- WORK INSTRUCTION -
Retype every line of the data, keeping each word exactly.

(Stored items)
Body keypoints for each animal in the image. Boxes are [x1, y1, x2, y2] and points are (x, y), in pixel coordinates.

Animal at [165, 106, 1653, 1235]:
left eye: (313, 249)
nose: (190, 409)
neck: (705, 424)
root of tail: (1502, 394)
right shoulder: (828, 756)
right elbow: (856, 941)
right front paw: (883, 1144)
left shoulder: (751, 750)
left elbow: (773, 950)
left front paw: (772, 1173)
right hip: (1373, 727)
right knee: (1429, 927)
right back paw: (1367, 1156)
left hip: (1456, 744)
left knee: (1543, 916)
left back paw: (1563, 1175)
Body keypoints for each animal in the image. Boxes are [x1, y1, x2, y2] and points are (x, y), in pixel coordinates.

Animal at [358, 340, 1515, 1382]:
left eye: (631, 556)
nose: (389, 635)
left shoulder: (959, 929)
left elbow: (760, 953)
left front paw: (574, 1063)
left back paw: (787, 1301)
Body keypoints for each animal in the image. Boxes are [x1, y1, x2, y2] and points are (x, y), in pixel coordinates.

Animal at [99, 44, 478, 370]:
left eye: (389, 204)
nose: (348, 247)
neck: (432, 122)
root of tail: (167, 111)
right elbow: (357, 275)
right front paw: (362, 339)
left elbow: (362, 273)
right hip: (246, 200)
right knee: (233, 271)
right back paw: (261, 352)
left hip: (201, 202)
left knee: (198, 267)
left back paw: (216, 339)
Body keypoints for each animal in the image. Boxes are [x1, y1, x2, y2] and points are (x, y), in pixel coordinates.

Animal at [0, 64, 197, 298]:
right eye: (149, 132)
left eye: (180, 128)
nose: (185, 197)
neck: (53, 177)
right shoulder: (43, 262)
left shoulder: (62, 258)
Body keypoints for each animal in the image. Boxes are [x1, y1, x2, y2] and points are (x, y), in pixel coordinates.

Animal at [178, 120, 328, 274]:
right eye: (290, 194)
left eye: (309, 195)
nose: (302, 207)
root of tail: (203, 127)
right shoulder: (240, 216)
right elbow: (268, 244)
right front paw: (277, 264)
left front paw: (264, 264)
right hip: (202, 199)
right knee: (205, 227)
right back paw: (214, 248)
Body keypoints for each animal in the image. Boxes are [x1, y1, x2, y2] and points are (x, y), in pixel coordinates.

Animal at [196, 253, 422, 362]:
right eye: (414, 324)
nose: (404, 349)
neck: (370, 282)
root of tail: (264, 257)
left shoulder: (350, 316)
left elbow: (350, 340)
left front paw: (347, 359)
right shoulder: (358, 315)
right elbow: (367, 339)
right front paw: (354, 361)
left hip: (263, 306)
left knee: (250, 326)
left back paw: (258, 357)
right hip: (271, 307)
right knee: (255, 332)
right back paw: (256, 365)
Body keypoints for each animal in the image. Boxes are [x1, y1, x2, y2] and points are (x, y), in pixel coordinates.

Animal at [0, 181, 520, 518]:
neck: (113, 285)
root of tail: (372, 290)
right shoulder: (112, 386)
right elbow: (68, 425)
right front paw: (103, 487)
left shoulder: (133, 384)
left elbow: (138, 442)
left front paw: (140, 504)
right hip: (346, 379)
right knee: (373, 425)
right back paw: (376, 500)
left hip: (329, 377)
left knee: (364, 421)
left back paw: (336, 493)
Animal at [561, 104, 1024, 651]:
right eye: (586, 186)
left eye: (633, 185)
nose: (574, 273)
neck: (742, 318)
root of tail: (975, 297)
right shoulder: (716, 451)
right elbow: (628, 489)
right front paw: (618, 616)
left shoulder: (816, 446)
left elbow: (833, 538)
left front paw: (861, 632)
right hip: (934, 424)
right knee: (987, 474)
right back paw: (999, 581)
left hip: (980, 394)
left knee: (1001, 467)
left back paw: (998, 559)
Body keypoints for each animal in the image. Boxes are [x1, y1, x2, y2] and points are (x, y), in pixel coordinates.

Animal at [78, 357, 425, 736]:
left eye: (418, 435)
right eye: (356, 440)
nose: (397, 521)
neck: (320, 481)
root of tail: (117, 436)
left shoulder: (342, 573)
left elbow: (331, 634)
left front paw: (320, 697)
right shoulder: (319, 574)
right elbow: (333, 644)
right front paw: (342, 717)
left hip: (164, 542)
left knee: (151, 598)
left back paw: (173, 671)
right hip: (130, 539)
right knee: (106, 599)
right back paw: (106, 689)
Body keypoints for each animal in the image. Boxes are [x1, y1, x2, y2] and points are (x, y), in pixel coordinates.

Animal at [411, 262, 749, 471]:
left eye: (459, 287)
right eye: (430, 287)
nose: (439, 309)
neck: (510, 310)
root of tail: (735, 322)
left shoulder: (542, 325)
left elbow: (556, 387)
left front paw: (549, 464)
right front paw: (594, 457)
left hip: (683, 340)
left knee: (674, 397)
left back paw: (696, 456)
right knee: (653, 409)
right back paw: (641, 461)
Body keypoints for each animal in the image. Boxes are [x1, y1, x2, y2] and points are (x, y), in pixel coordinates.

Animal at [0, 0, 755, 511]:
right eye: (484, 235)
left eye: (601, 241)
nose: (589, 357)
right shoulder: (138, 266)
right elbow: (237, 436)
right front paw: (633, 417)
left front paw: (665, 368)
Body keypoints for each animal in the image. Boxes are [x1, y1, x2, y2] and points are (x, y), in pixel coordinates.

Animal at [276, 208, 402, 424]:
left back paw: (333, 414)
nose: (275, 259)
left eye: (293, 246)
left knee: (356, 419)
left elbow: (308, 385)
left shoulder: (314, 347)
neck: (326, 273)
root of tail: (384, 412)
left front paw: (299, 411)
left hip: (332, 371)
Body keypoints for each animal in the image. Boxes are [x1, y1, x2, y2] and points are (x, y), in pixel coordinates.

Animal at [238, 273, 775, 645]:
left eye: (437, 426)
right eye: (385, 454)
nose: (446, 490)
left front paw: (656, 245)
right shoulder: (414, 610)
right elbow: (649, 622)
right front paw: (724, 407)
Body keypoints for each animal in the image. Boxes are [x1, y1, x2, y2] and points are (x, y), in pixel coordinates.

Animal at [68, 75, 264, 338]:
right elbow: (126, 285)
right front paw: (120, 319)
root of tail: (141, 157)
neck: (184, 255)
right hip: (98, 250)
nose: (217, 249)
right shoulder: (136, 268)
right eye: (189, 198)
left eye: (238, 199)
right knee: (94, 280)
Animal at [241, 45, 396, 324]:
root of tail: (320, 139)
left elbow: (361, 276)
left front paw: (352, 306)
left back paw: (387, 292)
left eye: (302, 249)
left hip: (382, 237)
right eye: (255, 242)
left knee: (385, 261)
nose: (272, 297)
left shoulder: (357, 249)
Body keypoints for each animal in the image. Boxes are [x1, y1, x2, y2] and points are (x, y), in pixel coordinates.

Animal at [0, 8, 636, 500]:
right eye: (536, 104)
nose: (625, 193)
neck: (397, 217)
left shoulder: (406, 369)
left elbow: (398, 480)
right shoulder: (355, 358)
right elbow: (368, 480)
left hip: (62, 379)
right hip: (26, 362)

- RESULT -
Body keypoints for each animal in the image. Boxes are [x1, y1, x2, y2] and points are (x, y), in pixel coordinates.

Animal at [165, 106, 1653, 1235]:
left eye: (313, 249)
nose: (190, 409)
neck: (705, 424)
root of tail: (1502, 394)
right shoulder: (828, 756)
right elbow: (856, 941)
right front paw: (883, 1144)
left shoulder: (751, 750)
left elbow: (773, 950)
left front paw: (772, 1173)
right hip: (1373, 727)
right knee: (1429, 927)
right back paw: (1367, 1156)
left hip: (1456, 744)
left knee: (1543, 916)
left back paw: (1563, 1175)
Body keypoints for each animal in the image. Boxes are [x1, y1, x2, y2] and points are (x, y), in pixel coordinates.

Animal at [358, 340, 1515, 1382]:
left eye: (631, 556)
nose: (389, 635)
left shoulder: (959, 929)
left elbow: (760, 953)
left front paw: (574, 1063)
left back paw: (787, 1301)
Body keypoints for each animal in the image. Boxes are [x1, y1, x2, y2] and points are (x, y), in pixel coordinates.

Animal at [99, 44, 478, 370]:
left eye: (389, 204)
nose: (348, 247)
neck: (432, 122)
root of tail: (167, 111)
right elbow: (357, 275)
right front paw: (362, 339)
left elbow: (362, 273)
right hip: (246, 200)
right knee: (233, 271)
right back paw: (261, 352)
left hip: (201, 202)
left knee: (198, 267)
left back paw: (216, 339)
Body keypoints for each animal in the image. Boxes are [x1, y1, x2, y2] and points are (x, y), in pixel coordinates.

Animal at [0, 64, 197, 298]:
right eye: (149, 132)
left eye: (180, 128)
nose: (185, 197)
neck: (53, 177)
right shoulder: (43, 262)
left shoulder: (62, 258)
Body keypoints for each animal in the image. Boxes are [x1, y1, x2, y2] and points are (x, y), in pixel coordinates.

Animal at [178, 120, 328, 274]:
right eye: (290, 194)
left eye: (309, 195)
nose: (302, 207)
root of tail: (203, 127)
right shoulder: (240, 216)
right elbow: (268, 244)
right front paw: (277, 264)
left front paw: (264, 264)
right hip: (202, 199)
right knee: (205, 227)
right back paw: (214, 248)
Body keypoints for each animal in the image. Boxes are [x1, y1, x2, y2] and points are (x, y), in pixel coordinates.

Animal at [196, 253, 422, 362]:
right eye: (414, 324)
nose: (404, 349)
neck: (370, 282)
root of tail: (264, 257)
left shoulder: (350, 316)
left elbow: (350, 340)
left front paw: (347, 359)
right shoulder: (358, 315)
right elbow: (367, 339)
right front paw: (354, 361)
left hip: (263, 306)
left knee: (250, 326)
left back paw: (258, 357)
right hip: (271, 307)
right knee: (255, 332)
right back paw: (256, 365)
Body keypoints for each animal in the image. Boxes are [x1, y1, x2, y2] and points are (x, y), in pixel coordinates.

Animal at [0, 181, 520, 518]:
neck: (113, 285)
root of tail: (372, 290)
right shoulder: (112, 386)
right elbow: (68, 425)
right front paw: (103, 487)
left shoulder: (133, 384)
left elbow: (138, 442)
left front paw: (140, 504)
right hip: (346, 379)
right knee: (373, 425)
right back paw: (376, 500)
left hip: (329, 377)
left knee: (364, 421)
left back paw: (336, 493)
Animal at [561, 104, 1024, 651]:
right eye: (586, 186)
left eye: (633, 185)
nose: (574, 273)
neck: (742, 318)
root of tail: (975, 297)
right shoulder: (716, 451)
right elbow: (628, 489)
right front paw: (618, 616)
left shoulder: (816, 446)
left elbow: (833, 538)
left front paw: (861, 632)
right hip: (934, 424)
right knee: (987, 474)
right back paw: (999, 581)
left hip: (980, 394)
left knee: (1001, 467)
left back paw: (998, 559)
Body keypoints for each animal in the image. Boxes are [x1, y1, x2, y2] and points are (x, y), in pixel coordinates.

Animal at [78, 357, 425, 736]:
left eye: (418, 435)
right eye: (356, 440)
nose: (397, 521)
neck: (320, 481)
root of tail: (117, 436)
left shoulder: (342, 573)
left elbow: (331, 634)
left front paw: (320, 697)
right shoulder: (319, 574)
right elbow: (333, 644)
right front paw: (342, 717)
left hip: (164, 542)
left knee: (151, 598)
left back paw: (173, 671)
right hip: (130, 539)
right knee: (106, 599)
right back paw: (106, 689)
Body keypoints for each animal in the image. Boxes are [x1, y1, x2, y2] and points are (x, y), in pixel coordinates.

Animal at [411, 262, 749, 471]:
left eye: (459, 287)
right eye: (430, 287)
nose: (439, 309)
neck: (510, 310)
root of tail: (735, 322)
left shoulder: (542, 325)
left elbow: (556, 387)
left front paw: (549, 464)
right front paw: (594, 457)
left hip: (683, 340)
left knee: (674, 397)
left back paw: (696, 456)
right knee: (653, 409)
right back paw: (641, 461)
Body keypoints for each animal in the image. Boxes are [x1, y1, x2, y2] and points are (x, y), in pixel coordinates.

Animal at [0, 0, 755, 511]:
right eye: (484, 235)
left eye: (601, 241)
nose: (589, 357)
right shoulder: (138, 266)
right elbow: (237, 436)
right front paw: (633, 417)
left front paw: (665, 368)
Body keypoints for each animal in the image. Boxes are [x1, y1, x2, y2] and points are (x, y), in pixel coordinates.

Animal at [276, 208, 402, 424]:
left back paw: (333, 414)
nose: (275, 259)
left eye: (293, 246)
left knee: (356, 419)
left elbow: (308, 385)
left shoulder: (314, 347)
neck: (326, 273)
root of tail: (384, 412)
left front paw: (299, 411)
left hip: (332, 371)
Body keypoints for each animal in the image. Boxes are [x1, y1, x2, y2] and points are (x, y), in pixel coordinates.

Animal at [238, 273, 775, 645]:
left eye: (437, 426)
right eye: (385, 454)
nose: (446, 490)
left front paw: (656, 245)
right shoulder: (414, 610)
right elbow: (649, 622)
right front paw: (724, 407)
Body keypoints for each animal in the image. Boxes are [x1, y1, x2, y2] and points are (x, y), in pixel coordinates.

Animal at [68, 75, 264, 338]:
right elbow: (126, 285)
right front paw: (120, 319)
root of tail: (141, 157)
neck: (184, 255)
right hip: (98, 250)
nose: (217, 249)
right shoulder: (136, 268)
right eye: (189, 198)
left eye: (238, 199)
right knee: (94, 280)
Animal at [241, 45, 396, 324]:
root of tail: (320, 139)
left elbow: (361, 276)
left front paw: (352, 306)
left back paw: (387, 292)
left eye: (302, 249)
left hip: (382, 237)
right eye: (255, 242)
left knee: (385, 261)
nose: (272, 297)
left shoulder: (357, 249)
Body keypoints for each animal in the image. Boxes are [x1, y1, x2, y2] and points are (x, y), in pixel coordinates.

Animal at [0, 8, 636, 500]:
right eye: (536, 104)
nose: (625, 193)
neck: (397, 217)
left shoulder: (406, 369)
left elbow: (398, 480)
right shoulder: (355, 358)
right elbow: (368, 480)
left hip: (62, 379)
right hip: (26, 362)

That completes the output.